This or similar were the headlines in the media. In truth, the former papal palace continues to be predominantly an ecclesiastical administrative building and, moreover, the endless rooms of the building erected by Pope Sixtus V have also been used as a museum since the 19th century. Now the existing museum has merely been redesigned. You can now only enter the rooms with a guided tour by religious sisters (Missionaries of Divine Revelation - green habit).

Basically, however, one only sees rooms with a certain amount of furnishings. Therefore, one cannot speak of an actual museum. Until the post-conciliar period, however, the Lateran Palace contained a real museum, namely the Museum Pio Cristiano with the early Christian sarcophagi and inscriptions, which had been set up by Giovanni Battista de Rossi. Enrico Josi and Umberto Fasola, both professors at the Pontifical Institute of Christian Archaeology, then helped move the objects to the expanded Vatican Museums. 
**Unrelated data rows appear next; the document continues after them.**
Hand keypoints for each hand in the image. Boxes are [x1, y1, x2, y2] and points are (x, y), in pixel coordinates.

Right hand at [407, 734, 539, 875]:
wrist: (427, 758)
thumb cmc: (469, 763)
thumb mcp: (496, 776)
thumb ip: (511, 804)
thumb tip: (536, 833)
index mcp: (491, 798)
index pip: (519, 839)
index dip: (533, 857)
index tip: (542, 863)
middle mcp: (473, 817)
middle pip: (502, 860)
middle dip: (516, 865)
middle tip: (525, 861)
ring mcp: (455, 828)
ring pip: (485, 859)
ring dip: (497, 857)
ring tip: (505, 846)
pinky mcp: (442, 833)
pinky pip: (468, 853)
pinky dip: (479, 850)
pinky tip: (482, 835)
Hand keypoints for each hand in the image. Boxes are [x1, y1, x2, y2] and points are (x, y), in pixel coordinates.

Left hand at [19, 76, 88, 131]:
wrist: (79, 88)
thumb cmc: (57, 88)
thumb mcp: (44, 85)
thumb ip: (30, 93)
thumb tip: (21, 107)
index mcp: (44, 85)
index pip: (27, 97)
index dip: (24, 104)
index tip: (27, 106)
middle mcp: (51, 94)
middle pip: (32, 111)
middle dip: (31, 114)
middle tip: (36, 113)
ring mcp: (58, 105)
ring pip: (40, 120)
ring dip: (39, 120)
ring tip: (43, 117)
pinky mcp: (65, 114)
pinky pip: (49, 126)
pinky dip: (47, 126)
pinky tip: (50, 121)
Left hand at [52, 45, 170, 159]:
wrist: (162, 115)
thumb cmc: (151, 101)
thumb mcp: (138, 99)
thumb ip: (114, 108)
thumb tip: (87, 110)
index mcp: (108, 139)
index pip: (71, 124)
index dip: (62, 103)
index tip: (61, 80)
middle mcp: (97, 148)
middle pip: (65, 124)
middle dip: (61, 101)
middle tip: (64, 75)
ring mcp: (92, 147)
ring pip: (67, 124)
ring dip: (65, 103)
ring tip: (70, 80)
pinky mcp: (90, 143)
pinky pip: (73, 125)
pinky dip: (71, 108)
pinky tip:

This freed up the rooms for new purposes. Now, during the guided tour, you not only get an introduction to the history of the Lateran Palace, but you also see numerous rooms of the Beletage, where both the representation and private rooms of the popes were located. These rooms were still operational under Paul VI and some of them were furnished in the typical style of the 1960s with emphasised simplicity. Particularly impressive, of course, is the room in which the Lateran Treaties were signed on 11 February 1929, bringing the Vatican State into being (foto).